In the early 1990s, he posed as a fake PR executive to share news of his own romantic exploits with the tabloids. He later inflated his name by embarking on a successful career in reality TV. His political career was based on a very public, racist quest to find Barack Obama’s birth certificate. His stunning victory in the Republican presidential primary — upsetting more established, bigger-spending rivals like Jeb Bush — came on the back of an estimated $2 billion worth of free media publicity. Networks found Trump’s reckless and discombobulated style a welcome break from traditional political rhetoric. Chasing ratings, they lavished him with airtime.

In a leaked email, Colin Powell — the Republican former secretary of state under George W Bush — attacked the media for dancing to Trump’s tune. After declining in December 2015 to appear on a Trump-related segment on CNN, Powell wrote: “It’s time to start ignoring him. You guys are playing his game, you are his oxygen.” Powell predicted what then seemed an outlandish possibility, that Trump would win the Republican candidacy.

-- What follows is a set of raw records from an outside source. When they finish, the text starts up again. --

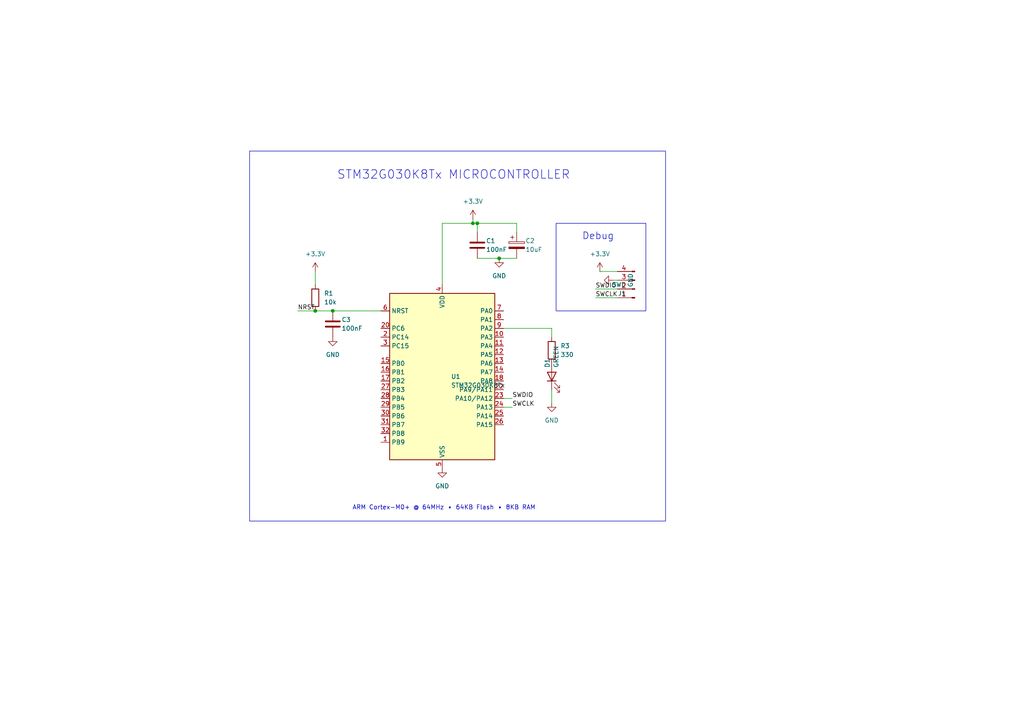
<source format=kicad_sch>
(kicad_sch
	(version 20250114)
	(generator "eeschema")
	(generator_version "9.0")
	(uuid "83c5e24d-5e3d-4e1d-960c-7b505762d8f1")
	(paper "A4")
	(title_block
		(title "STM32_Microprocessor")
	)
	
	(symbol
		(lib_id "MCU_ST_STM32G0:STM32G030K8Tx")
		(at 128.27 110.49 0)
		(unit 1)
		(exclude_from_sim no)
		(in_bom yes)
		(on_board yes)
		(dnp no)
		(fields_autoplaced yes)
		(uuid "048e9e07-9430-4297-8894-37bbf8426f7f")
		(property "Reference" "U1"
			(at 130.81 109.2199 0)
			(effects
				(font
					(size 1.27 1.27)
				)
				(justify left)
			)
		)
		(property "Value" "STM32G030K8Tx"
			(at 130.81 111.7599 0)
			(effects
				(font
					(size 1.27 1.27)
				)
				(justify left)
			)
		)
		(pin "6"
			(uuid "45234485-8273-4b72-a431-e4fc6efaffa1")
		)
		(pin "20"
			(uuid "4f77cc4b-d3d6-44f1-a884-2e1a0f69e32d")
		)
		(pin "2"
			(uuid "fda5684a-54f2-4e76-851c-d127cd59bf0e")
		)
		(pin "3"
			(uuid "6a81add6-aece-4705-897d-72444c62d98c")
		)
		(pin "15"
			(uuid "11f33ba2-5b6d-437a-b23f-f0a30574c2eb")
		)
		(pin "16"
			(uuid "3486fc16-fe14-43c9-88cb-4eede701308d")
		)
		(pin "17"
			(uuid "0cf44dd8-5d94-4729-a7dc-9d225d558908")
		)
		(pin "27"
			(uuid "00e4676f-591b-47f4-b05a-81a1056581dc")
		)
		(pin "28"
			(uuid "6b067f4d-93db-49ba-bc4b-022913e50511")
		)
		(pin "29"
			(uuid "60062600-748e-48b1-be36-01ce43ac1214")
		)
		(pin "30"
			(uuid "dc472487-92e5-4519-a9ea-7b88a19e4064")
		)
		(pin "31"
			(uuid "d2c85143-eb61-4605-90a2-8521c2f30886")
		)
		(pin "32"
			(uuid "24bad1ee-a3ae-4dd5-a4d4-52f444fd08a6")
		)
		(pin "1"
			(uuid "fee47a85-7570-4989-91d5-ecdd982560d2")
		)
		(pin "21"
			(uuid "dff11b25-bfa0-4ee8-8615-b43e939b915b")
		)
		(pin "19"
			(uuid "ab287985-09e4-49cd-a131-9d117c33cd0e")
		)
		(pin "4"
			(uuid "61f1c147-4fac-4a4c-9561-8a10ddd72b2f")
		)
		(pin "5"
			(uuid "3c88fd13-9c45-4319-9499-a57fd0124335")
		)
		(pin "7"
			(uuid "0b6bd5dc-c024-4308-bdec-755772e8772d")
		)
		(pin "8"
			(uuid "72bdb2b3-4ecb-46a6-bb4b-64954cb3f017")
		)
		(pin "9"
			(uuid "221840f3-9094-4a88-acc1-ef6f07b71fac")
		)
		(pin "10"
			(uuid "a80b85ca-52f2-4f76-9ddb-239020f5d976")
		)
		(pin "11"
			(uuid "594cd08b-5c0e-48fb-9bff-da8078df18a2")
		)
		(pin "12"
			(uuid "83de9be1-610a-4ada-8f4e-2c3bac3a2924")
		)
		(pin "13"
			(uuid "d5d67bf8-8d7f-453c-8c26-657dc2cdaceb")
		)
		(pin "14"
			(uuid "e272cc8e-2227-4a18-9d9e-47b25c7d8b46")
		)
		(pin "18"
			(uuid "da7ee251-b1a7-4473-915b-b1030dbdec51")
		)
		(pin "22"
			(uuid "df8ecd28-431b-455b-a7fd-4b3b63402577")
		)
		(pin "23"
			(uuid "ac7f6f6d-e43c-49ac-a87b-f79f20025935")
		)
		(pin "24"
			(uuid "f0167dc2-1298-40b9-a552-45a787e55669")
		)
		(pin "25"
			(uuid "c887fadf-f578-4812-9f9a-15db60b19200")
		)
		(pin "26"
			(uuid "6a27b408-7f73-4ab7-8a38-9a84e16a813d")
		)
		(instances
			(project "STM32_Microprocessor"
				(path "/83c5e24d-5e3d-4e1d-960c-7b505762d8f1"
					(reference "U1")
					(unit 1)
				)
			)
		)
	)
	(symbol
		(lib_id "Device:R")
		(at 91.44 86.36 0)
		(unit 1)
		(exclude_from_sim no)
		(in_bom yes)
		(on_board yes)
		(dnp no)
		(fields_autoplaced yes)
		(uuid "ab7444f3-d55d-49d0-abce-cef359fc77ea")
		(property "Reference" "R1"
			(at 93.98 85.0899 0)
			(effects
				(font
					(size 1.27 1.27)
				)
				(justify left)
			)
		)
		(property "Value" "10k"
			(at 93.98 87.6299 0)
			(effects
				(font
					(size 1.27 1.27)
				)
				(justify left)
			)
		)
		(pin "1"
			(uuid "39368728-2974-4daa-86d4-a5cc56f7611f")
		)
		(pin "2"
			(uuid "dc1bd170-3df4-48ac-b4ff-9e409689fbc8")
		)
		(instances
			(project "STM32_Microprocessor"
				(path "/83c5e24d-5e3d-4e1d-960c-7b505762d8f1"
					(reference "R1")
					(unit 1)
				)
			)
		)
	)
	(symbol
		(lib_id "Device:R")
		(at 160.02 101.6 0)
		(unit 1)
		(exclude_from_sim no)
		(in_bom yes)
		(on_board yes)
		(dnp no)
		(fields_autoplaced yes)
		(uuid "687e81fc-355a-4e88-8c1e-2a441868c5c5")
		(property "Reference" "R3"
			(at 162.56 100.3299 0)
			(effects
				(font
					(size 1.27 1.27)
				)
				(justify left)
			)
		)
		(property "Value" "330"
			(at 162.56 102.8699 0)
			(effects
				(font
					(size 1.27 1.27)
				)
				(justify left)
			)
		)
		(pin "1"
			(uuid "c842343f-d266-4010-8817-79b345ef6041")
		)
		(pin "2"
			(uuid "3edabd89-31fb-433e-a2e9-6ff83d989c16")
		)
		(instances
			(project "STM32_Microprocessor"
				(path "/83c5e24d-5e3d-4e1d-960c-7b505762d8f1"
					(reference "R3")
					(unit 1)
				)
			)
		)
	)
	(symbol
		(lib_id "Device:LED")
		(at 160.02 109.22 90)
		(unit 1)
		(exclude_from_sim no)
		(in_bom yes)
		(on_board yes)
		(dnp no)
		(fields_autoplaced yes)
		(uuid "6cbfd2d2-ccb5-48b2-a625-f2873bc7c163")
		(property "Reference" "D1"
			(at 158.7499 106.68 0)
			(effects
				(font
					(size 1.27 1.27)
				)
				(justify left)
			)
		)
		(property "Value" "GREEN"
			(at 161.2899 106.68 0)
			(effects
				(font
					(size 1.27 1.27)
				)
				(justify left)
			)
		)
		(pin "1"
			(uuid "f5330123-127f-48e5-af06-babf2b0b0d9f")
		)
		(pin "2"
			(uuid "5b58201b-1e68-49a8-9d32-43699a59f334")
		)
		(instances
			(project "STM32_Microprocessor"
				(path "/83c5e24d-5e3d-4e1d-960c-7b505762d8f1"
					(reference "D1")
					(unit 1)
				)
			)
		)
	)
	(symbol
		(lib_id "Device:C")
		(at 138.43 71.12 0)
		(unit 1)
		(exclude_from_sim no)
		(in_bom yes)
		(on_board yes)
		(dnp no)
		(fields_autoplaced yes)
		(uuid "8940f098-b20d-45a3-9ad6-6c2916dc391a")
		(property "Reference" "C1"
			(at 140.97 69.8499 0)
			(effects
				(font
					(size 1.27 1.27)
				)
				(justify left)
			)
		)
		(property "Value" "100nF"
			(at 140.97 72.3899 0)
			(effects
				(font
					(size 1.27 1.27)
				)
				(justify left)
			)
		)
		(pin "1"
			(uuid "e2a4a7d1-4f98-4752-b479-ba4c943de112")
		)
		(pin "2"
			(uuid "3aa78b59-f6a2-4720-b0c0-b24660264d06")
		)
		(instances
			(project "STM32_Microprocessor"
				(path "/83c5e24d-5e3d-4e1d-960c-7b505762d8f1"
					(reference "C1")
					(unit 1)
				)
			)
		)
	)
	(symbol
		(lib_id "Device:C_Polarized")
		(at 149.86 71.12 0)
		(unit 1)
		(exclude_from_sim no)
		(in_bom yes)
		(on_board yes)
		(dnp no)
		(fields_autoplaced yes)
		(uuid "5ae0113d-98d7-4e82-9f24-05bb6442cd6f")
		(property "Reference" "C2"
			(at 152.4 69.8499 0)
			(effects
				(font
					(size 1.27 1.27)
				)
				(justify left)
			)
		)
		(property "Value" "10uF"
			(at 152.4 72.3899 0)
			(effects
				(font
					(size 1.27 1.27)
				)
				(justify left)
			)
		)
		(pin "1"
			(uuid "c16b245f-5e9c-4655-b162-7e7067d1d162")
		)
		(pin "2"
			(uuid "b368825b-67b1-45d7-9649-60d244a120bd")
		)
		(instances
			(project "STM32_Microprocessor"
				(path "/83c5e24d-5e3d-4e1d-960c-7b505762d8f1"
					(reference "C2")
					(unit 1)
				)
			)
		)
	)
	(symbol
		(lib_id "Device:C")
		(at 96.52 93.98 0)
		(unit 1)
		(exclude_from_sim no)
		(in_bom yes)
		(on_board yes)
		(dnp no)
		(fields_autoplaced yes)
		(uuid "0bbb95ab-f151-4655-b7d9-79efc4f1dae2")
		(property "Reference" "C3"
			(at 99.06 92.7099 0)
			(effects
				(font
					(size 1.27 1.27)
				)
				(justify left)
			)
		)
		(property "Value" "100nF"
			(at 99.06 95.2499 0)
			(effects
				(font
					(size 1.27 1.27)
				)
				(justify left)
			)
		)
		(pin "1"
			(uuid "d3b6d844-b8eb-4445-a7dd-9f2e71329857")
		)
		(pin "2"
			(uuid "17ecdb54-5a66-486e-a362-bd3427dd9a00")
		)
		(instances
			(project "STM32_Microprocessor"
				(path "/83c5e24d-5e3d-4e1d-960c-7b505762d8f1"
					(reference "C3")
					(unit 1)
				)
			)
		)
	)
	(symbol
		(lib_id "Connector:Conn_01x04_Pin")
		(at 184.15 83.82 180)
		(unit 1)
		(exclude_from_sim no)
		(in_bom yes)
		(on_board yes)
		(dnp no)
		(fields_autoplaced yes)
		(uuid "041fa8fb-d402-4922-bec4-62ba37859ab1")
		(property "Reference" "J1"
			(at 181.61 85.0901 0)
			(effects
				(font
					(size 1.27 1.27)
				)
				(justify left)
			)
		)
		(property "Value" "SWD"
			(at 181.61 82.5501 0)
			(effects
				(font
					(size 1.27 1.27)
				)
				(justify left)
			)
		)
		(pin "1"
			(uuid "13dae059-9f38-4046-9b69-eef0f4d3f4d4")
		)
		(pin "2"
			(uuid "756c4a71-bbbe-454d-af58-83c84b68408a")
		)
		(pin "3"
			(uuid "da6688e9-55ae-42b1-a774-6955d00d2637")
		)
		(pin "4"
			(uuid "b7b70701-19ef-45ae-a2f5-3ca4644f4f55")
		)
		(instances
			(project "STM32_Microprocessor"
				(path "/83c5e24d-5e3d-4e1d-960c-7b505762d8f1"
					(reference "J1")
					(unit 1)
				)
			)
		)
	)
	(symbol
		(lib_id "power:+3.3V")
		(at 137.16 63.5 0)
		(unit 1)
		(exclude_from_sim no)
		(in_bom yes)
		(on_board yes)
		(dnp no)
		(fields_autoplaced yes)
		(uuid "70d71956-5e02-492d-9391-e34c46362326")
		(property "Reference" "#PWR01"
			(at 139.7 62.2299 0)
			(effects
				(font
					(size 1.27 1.27)
				)
				(justify left)
				(hide yes)
			)
		)
		(property "Value" "+3.3V"
			(at 137.16 58.42 0)
			(effects
				(font
					(size 1.27 1.27)
				)
			)
		)
		(pin "1"
			(uuid "90930d96-abb7-435b-b802-5ae31659adeb")
		)
		(instances
			(project "STM32_Microprocessor"
				(path "/83c5e24d-5e3d-4e1d-960c-7b505762d8f1"
					(reference "#PWR01")
					(unit 1)
				)
			)
		)
	)
	(symbol
		(lib_id "power:+3.3V")
		(at 173.99 78.74 0)
		(unit 1)
		(exclude_from_sim no)
		(in_bom yes)
		(on_board yes)
		(dnp no)
		(fields_autoplaced yes)
		(uuid "5e2a6cb3-1a0a-462a-ba3a-113596c49deb")
		(property "Reference" "#PWR02"
			(at 176.53 77.4699 0)
			(effects
				(font
					(size 1.27 1.27)
				)
				(justify left)
				(hide yes)
			)
		)
		(property "Value" "+3.3V"
			(at 173.99 73.66 0)
			(effects
				(font
					(size 1.27 1.27)
				)
			)
		)
		(pin "1"
			(uuid "7175a88f-6eb2-4c1d-9319-d8d6f9d46c9f")
		)
		(instances
			(project "STM32_Microprocessor"
				(path "/83c5e24d-5e3d-4e1d-960c-7b505762d8f1"
					(reference "#PWR02")
					(unit 1)
				)
			)
		)
	)
	(symbol
		(lib_id "power:+3.3V")
		(at 91.44 78.74 0)
		(unit 1)
		(exclude_from_sim no)
		(in_bom yes)
		(on_board yes)
		(dnp no)
		(fields_autoplaced yes)
		(uuid "b496d4a4-8ddd-4dff-8d46-ec291e202af8")
		(property "Reference" "#PWR03"
			(at 93.98 77.4699 0)
			(effects
				(font
					(size 1.27 1.27)
				)
				(justify left)
				(hide yes)
			)
		)
		(property "Value" "+3.3V"
			(at 91.44 73.66 0)
			(effects
				(font
					(size 1.27 1.27)
				)
			)
		)
		(pin "1"
			(uuid "8b03c905-d8ec-4543-918e-7b658bb7fad2")
		)
		(instances
			(project "STM32_Microprocessor"
				(path "/83c5e24d-5e3d-4e1d-960c-7b505762d8f1"
					(reference "#PWR03")
					(unit 1)
				)
			)
		)
	)
	(symbol
		(lib_id "power:GND")
		(at 160.02 116.84 0)
		(unit 1)
		(exclude_from_sim no)
		(in_bom yes)
		(on_board yes)
		(dnp no)
		(fields_autoplaced yes)
		(uuid "60caf192-afaf-40f5-aeed-23cb73df3f3f")
		(property "Reference" "#PWR05"
			(at 162.56 115.5699 0)
			(effects
				(font
					(size 1.27 1.27)
				)
				(justify left)
				(hide yes)
			)
		)
		(property "Value" "GND"
			(at 160.02 121.92 0)
			(effects
				(font
					(size 1.27 1.27)
				)
			)
		)
		(pin "1"
			(uuid "d39d7123-2c58-4b40-a541-097aca01e4a1")
		)
		(instances
			(project "STM32_Microprocessor"
				(path "/83c5e24d-5e3d-4e1d-960c-7b505762d8f1"
					(reference "#PWR05")
					(unit 1)
				)
			)
		)
	)
	(symbol
		(lib_id "power:GND")
		(at 144.78 74.93 0)
		(unit 1)
		(exclude_from_sim no)
		(in_bom yes)
		(on_board yes)
		(dnp no)
		(fields_autoplaced yes)
		(uuid "6a0ee9ed-ca0e-4ebf-9805-af73c432fec4")
		(property "Reference" "#PWR06"
			(at 147.32 73.6599 0)
			(effects
				(font
					(size 1.27 1.27)
				)
				(justify left)
				(hide yes)
			)
		)
		(property "Value" "GND"
			(at 144.78 80.01 0)
			(effects
				(font
					(size 1.27 1.27)
				)
			)
		)
		(pin "1"
			(uuid "9ff13c5e-51e7-4b13-a005-3e6b0b542f99")
		)
		(instances
			(project "STM32_Microprocessor"
				(path "/83c5e24d-5e3d-4e1d-960c-7b505762d8f1"
					(reference "#PWR06")
					(unit 1)
				)
			)
		)
	)
	(symbol
		(lib_id "power:GND")
		(at 128.27 135.89 0)
		(unit 1)
		(exclude_from_sim no)
		(in_bom yes)
		(on_board yes)
		(dnp no)
		(fields_autoplaced yes)
		(uuid "2d1b5c46-bb3d-4685-bbe6-b12fcb2e222f")
		(property "Reference" "#PWR07"
			(at 130.81 134.6199 0)
			(effects
				(font
					(size 1.27 1.27)
				)
				(justify left)
				(hide yes)
			)
		)
		(property "Value" "GND"
			(at 128.27 140.97 0)
			(effects
				(font
					(size 1.27 1.27)
				)
			)
		)
		(pin "1"
			(uuid "b8f52a0a-9b56-44c1-953e-81b076fada17")
		)
		(instances
			(project "STM32_Microprocessor"
				(path "/83c5e24d-5e3d-4e1d-960c-7b505762d8f1"
					(reference "#PWR07")
					(unit 1)
				)
			)
		)
	)
	(symbol
		(lib_id "power:GND")
		(at 96.52 97.79 0)
		(unit 1)
		(exclude_from_sim no)
		(in_bom yes)
		(on_board yes)
		(dnp no)
		(fields_autoplaced yes)
		(uuid "579b0749-992a-414e-8a68-7bf29ab7f7bf")
		(property "Reference" "#PWR08"
			(at 99.06 96.5199 0)
			(effects
				(font
					(size 1.27 1.27)
				)
				(justify left)
				(hide yes)
			)
		)
		(property "Value" "GND"
			(at 96.52 102.87 0)
			(effects
				(font
					(size 1.27 1.27)
				)
			)
		)
		(pin "1"
			(uuid "d41ebc2e-5597-436c-8d4f-356272b78895")
		)
		(instances
			(project "STM32_Microprocessor"
				(path "/83c5e24d-5e3d-4e1d-960c-7b505762d8f1"
					(reference "#PWR08")
					(unit 1)
				)
			)
		)
	)
	(symbol
		(lib_id "power:GND")
		(at 177.8 81.28 270)
		(unit 1)
		(exclude_from_sim no)
		(in_bom yes)
		(on_board yes)
		(dnp no)
		(fields_autoplaced yes)
		(uuid "f0e2fdc9-92b7-4294-8cad-7d3464cc794e")
		(property "Reference" "#PWR09"
			(at 179.0701 83.82 0)
			(effects
				(font
					(size 1.27 1.27)
				)
				(justify left)
				(hide yes)
			)
		)
		(property "Value" "GND"
			(at 182.88 81.28 0)
			(effects
				(font
					(size 1.27 1.27)
				)
			)
		)
		(pin "1"
			(uuid "60a32f84-16f6-4766-993c-775fb67f5f79")
		)
		(instances
			(project "STM32_Microprocessor"
				(path "/83c5e24d-5e3d-4e1d-960c-7b505762d8f1"
					(reference "#PWR09")
					(unit 1)
				)
			)
		)
	)
	(wire
		(pts
			(xy 138.43 74.93) (xy 144.78 74.93)
		)
		(stroke
			(width 0)
			(type default)
		)
		(uuid "32a87237-a7d0-44a8-9275-057a9da455c1")
	)
	(wire
		(pts
			(xy 91.44 90.17) (xy 96.52 90.17)
		)
		(stroke
			(width 0)
			(type default)
		)
		(uuid "90bc7a03-d7ed-4e88-aa7c-24b98f5a8931")
	)
	(wire
		(pts
			(xy 128.27 64.77) (xy 137.16 64.77)
		)
		(stroke
			(width 0)
			(type default)
		)
		(uuid "67cf0f41-8f89-4cab-98ff-1827e39035d7")
	)
	(wire
		(pts
			(xy 137.16 64.77) (xy 138.43 64.77)
		)
		(stroke
			(width 0)
			(type default)
		)
		(uuid "c6fffb4b-9410-4b90-b257-9019dda0c97d")
	)
	(wire
		(pts
			(xy 148.59 115.57) (xy 146.05 115.57)
		)
		(stroke
			(width 0)
			(type default)
		)
		(uuid "53434984-0209-4d35-98a2-538bea3e7197")
	)
	(wire
		(pts
			(xy 173.99 78.74) (xy 179.07 78.74)
		)
		(stroke
			(width 0)
			(type default)
		)
		(uuid "d4eacb98-74f3-45a3-9645-5579b12b9eca")
	)
	(wire
		(pts
			(xy 128.27 64.77) (xy 128.27 82.55)
		)
		(stroke
			(width 0)
			(type default)
		)
		(uuid "4f885756-ae0e-4089-a828-165dd68ca948")
	)
	(wire
		(pts
			(xy 138.43 64.77) (xy 149.86 64.77)
		)
		(stroke
			(width 0)
			(type default)
		)
		(uuid "0933946a-4a51-4706-809a-d511b6494ccf")
	)
	(wire
		(pts
			(xy 160.02 95.25) (xy 160.02 97.79)
		)
		(stroke
			(width 0)
			(type default)
		)
		(uuid "2a3e7ec7-4d56-483c-bb5a-88ebcbcca119")
	)
	(wire
		(pts
			(xy 149.86 64.77) (xy 149.86 67.31)
		)
		(stroke
			(width 0)
			(type default)
		)
		(uuid "8f815500-e801-4492-87b9-dade7d0e60e2")
	)
	(wire
		(pts
			(xy 137.16 63.5) (xy 137.16 64.77)
		)
		(stroke
			(width 0)
			(type default)
		)
		(uuid "34aed127-10db-4e23-b96c-47889fd21344")
	)
	(wire
		(pts
			(xy 86.36 90.17) (xy 91.44 90.17)
		)
		(stroke
			(width 0)
			(type default)
		)
		(uuid "ae403ca4-46a1-4b06-9a73-e27913c475f8")
	)
	(wire
		(pts
			(xy 160.02 113.03) (xy 160.02 116.84)
		)
		(stroke
			(width 0)
			(type default)
		)
		(uuid "f04fbb0f-5fef-4ab3-af91-870f4f4e650c")
	)
	(wire
		(pts
			(xy 144.78 74.93) (xy 149.86 74.93)
		)
		(stroke
			(width 0)
			(type default)
		)
		(uuid "37467241-f903-4100-a5f5-83b97caf480f")
	)
	(wire
		(pts
			(xy 172.72 86.36) (xy 179.07 86.36)
		)
		(stroke
			(width 0)
			(type default)
		)
		(uuid "7300572d-f0a9-4dd5-9b1d-622a15c64623")
	)
	(wire
		(pts
			(xy 91.44 82.55) (xy 91.44 78.74)
		)
		(stroke
			(width 0)
			(type default)
		)
		(uuid "0c20d7fc-795b-4610-9e2c-7fe5aa0ae3f3")
	)
	(wire
		(pts
			(xy 146.05 95.25) (xy 160.02 95.25)
		)
		(stroke
			(width 0)
			(type default)
		)
		(uuid "aa6c62bd-629e-4e36-9013-77b3c25c5cb7")
	)
	(wire
		(pts
			(xy 96.52 90.17) (xy 110.49 90.17)
		)
		(stroke
			(width 0)
			(type default)
		)
		(uuid "09dea5ba-51e3-4072-9a61-8a2526aa3ead")
	)
	(wire
		(pts
			(xy 138.43 64.77) (xy 138.43 67.31)
		)
		(stroke
			(width 0)
			(type default)
		)
		(uuid "0efbe2e9-aa97-4c30-ade0-b1fab20a6991")
	)
	(wire
		(pts
			(xy 177.8 81.28) (xy 179.07 81.28)
		)
		(stroke
			(width 0)
			(type default)
		)
		(uuid "c688e656-2433-4fc0-aeba-f5310f681f69")
	)
	(wire
		(pts
			(xy 148.59 118.11) (xy 146.05 118.11)
		)
		(stroke
			(width 0)
			(type default)
		)
		(uuid "f0c0ea9e-489a-484b-94c2-a00a7225ab97")
	)
	(wire
		(pts
			(xy 172.72 83.82) (xy 179.07 83.82)
		)
		(stroke
			(width 0)
			(type default)
		)
		(uuid "3a67769a-91eb-4f18-8cb7-c2a5ebb9d91d")
	)
	(junction
		(at 144.78 74.93)
		(diameter 0)
		(color 0 0 0 0)
		(uuid "e65dd882-4da3-4627-b059-4dfacd2b4004")
	)
	(junction
		(at 137.16 64.77)
		(diameter 0)
		(color 0 0 0 0)
		(uuid "845269e7-8797-4dce-9ace-9d0819614fc0")
	)
	(junction
		(at 138.43 64.77)
		(diameter 0)
		(color 0 0 0 0)
		(uuid "27ed72c5-e00c-4f44-be33-f1a87bb206af")
	)
	(junction
		(at 91.44 90.17)
		(diameter 0)
		(color 0 0 0 0)
		(uuid "b5ff3b9d-52eb-498c-8731-369789a59249")
	)
	(junction
		(at 96.52 90.17)
		(diameter 0)
		(color 0 0 0 0)
		(uuid "857b76b5-5c5a-4bfc-82d4-b1d748092813")
	)
	(label "NRST"
		(at 86.36 90.17 180)
		(effects
			(font
				(size 1.27 1.27)
			)
			(justify left bottom)
		)
		(uuid "0e8261de-94cd-4ee2-adc4-96c0541a3c89")
	)
	(label "SWDIO"
		(at 148.59 115.57 0)
		(effects
			(font
				(size 1.27 1.27)
			)
			(justify left bottom)
		)
		(uuid "fe507e6f-10c5-4bf6-beb6-7cb8ddb1873a")
	)
	(label "SWCLK"
		(at 148.59 118.11 0)
		(effects
			(font
				(size 1.27 1.27)
			)
			(justify left bottom)
		)
		(uuid "30850019-aa55-42a2-8a36-6c81c9463309")
	)
	(label "SWDIO"
		(at 172.72 83.82 180)
		(effects
			(font
				(size 1.27 1.27)
			)
			(justify left bottom)
		)
		(uuid "4f725189-67e9-49aa-b59b-e1d94280d106")
	)
	(label "SWCLK"
		(at 172.72 86.36 180)
		(effects
			(font
				(size 1.27 1.27)
			)
			(justify left bottom)
		)
		(uuid "dd30935f-b6e7-415c-9192-1b3675febf2b")
	)
	(rectangle
		(start 72.39 43.815)
		(end 193.04 151.13)
		(stroke
			(width 0)
			(type solid)
		)
		(fill
			(type none)
		)
		(uuid "48523618-cf35-4f9f-b90b-d1afebfabc14")
	)
	(rectangle
		(start 161.29 64.77)
		(end 187.325 90.17)
		(stroke
			(width 0)
			(type solid)
		)
		(fill
			(type none)
		)
		(uuid "f61fa237-90a8-4fef-bc9f-86335f69e0f3")
	)
	(text "STM32G030K8Tx MICROCONTROLLER"
		(exclude_from_sim no)
		(at 131.572 50.8 0.0000)
		(effects
			(font
				(size 2.5 2.5)
			)
		)
		(uuid "aea6c615-e644-423e-a4fb-1e258eb302d0")
	)
	(text "ARM Cortex-M0+ @ 64MHz • 64KB Flash • 8KB RAM"
		(exclude_from_sim no)
		(at 128.778 147.32 0.0000)
		(effects
			(font
				(size 1.27 1.27)
			)
		)
		(uuid "261892d0-7010-4554-ae48-58114ea53812")
	)
	(text "Debug"
		(exclude_from_sim no)
		(at 173.482 68.58 0.0000)
		(effects
			(font
				(size 2 2)
			)
		)
		(uuid "aacf163c-eef4-46f5-912a-320d05234440")
	)
	(sheet_instances
		(path "/"
			(page "1")
		)
	)
	(embedded_fonts no)
)

</source>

Dean Baquet, the executive editor of the New York Times, admitted that Trump has flummoxed the media. “He’s been hugely challenging. I don’t think we’ve ever had somebody who in my time as a journalist so openly lies, and that was a word that we struggled to actually utter.” American coverage of presidential elections is predicated on the competition of two more-or-less symmetrical parties. As the media scholar Jay Rosen has observed at length, Trump’s campaign has massively distorted that paradigm. “A political style that mocks the idea of a common world of facts… is an attack on the very possibility of honest journalism,” Rosen writes. “Campaign journalists have to find a way to oppose this style without becoming election-season opponents of Trump himself.” To their credit, networks like CNN and establishment newspapers like the Washington Post and New York Times are belatedly trying to push back against Trump’s manipulations of the truth.

Of course, journalists are never beyond reproach. The American media was hugely culpable in delivering to the world the debacle of the 2003 invasion of Iraq. Journalists, just like the political class, warrant trenchant and regular criticism.

But the hate stirred by Trump against the media has little to do with engaging with its shortcomings. Trump demonises the media not because he actually believes it is worthy of vilification, but because he knows his supporters revel in bashing the chattering classes, in arraying themselves against a seemingly unaccountable elite.

Their disavowal of the media is, perversely, a refusal to have their own beliefs questioned. Already, Trump’s apologists are blaming the media for inflating the significance of his appalling sexist remarks. They want to turn a revelation about the depravities of a man who hopes to be president into proof of a media conspiracy against their dear leader. Their deep, emotional rejection of inconvenient news (and its messengers) reminds us that Trump’s campaign is not only animated by racist, xenophobic, and sexist passions, but also by a 21st century authoritarianism.

Kanishk Tharoor is the author of Swimmer Among the Stars: Stories. The views expressed are personal.